The Dreamcast launched with an impressive array of titles, many of which remain favourites - Sonic Adventure, the first proper Sonic game since the days of the Mega Drive, led the pack, whilst Namco's excellent conversion of Soul Calibur was unparelleled in the fighting world until its sequel arrived in 2003. The launch titles were soon bolstered by hundreds of first- and third-party releases, ensuring there was no drought of quality software - much of this playable over the 'net.

Certainly the Dreamcast has disadvantages. The lack of DVD support was definately a factor in its demolition by Sony's PS2 - many bought one simply to watch movies on. The VMU - that's Visual Memory Unit - was an interesting feature, but was essentially a gimmick that was underused and only added cost. The Dreamcast today has a habit of developing irritating problems, from resistors in the controller ports blowing to the console resetting itself randomly (the latter being fixable - see the guide here.)
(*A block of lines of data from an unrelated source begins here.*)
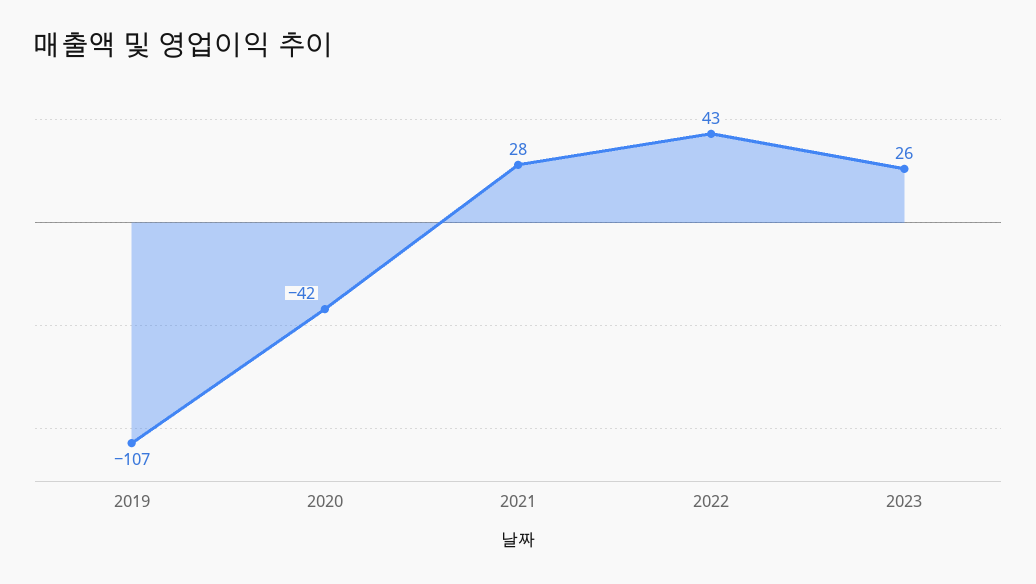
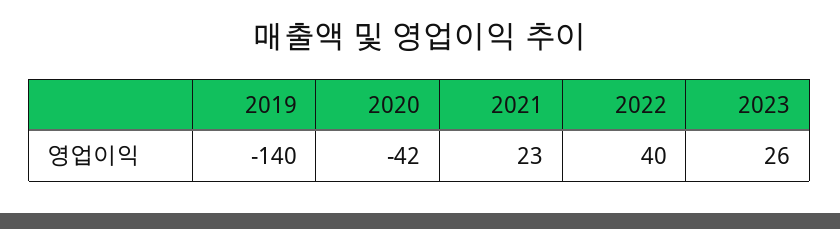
  {
-   "2019": -107,
+   "2019": -140,
    "2020": -42,
-   "2021": 28,
+   "2021": 23,
-   "2022": 43,
+   "2022": 40,
    "2023": 26
  }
But with the console having been lovingly supported by Sega over its short lifetime, there is no drought of consoles or games on the second-hand market. The games themselves come on GD-ROMs - Gigabyte discs - and are the same size as CDs, coming in similar packaging to an audio CD (in the US and Japan), or a PlayStation game (Europe). Many titles that you might have seen on other consoles originally were released on the DC - Virtua Tennis, Crazy Taxi, Sonic Adventure 1 & 2, for example - and others were ports from other machines, such as Unreal Tournament and Quake III Arena.

Four controller ports means party games are fun and easy to set up, and there are plenty of eligable titles here too. Even Chu Chu Rocket!, a game that was free in the UK to online players, proves good for a quick blast when you've friends around, whilst one-on-one matchups in Soul Calibur remain compulisive.

A used Dreamcast can be had for £19.99 these days in the UK. Give one a home and see what you missed a few years ago. The Dreamcast earns itself an excellent 9/10.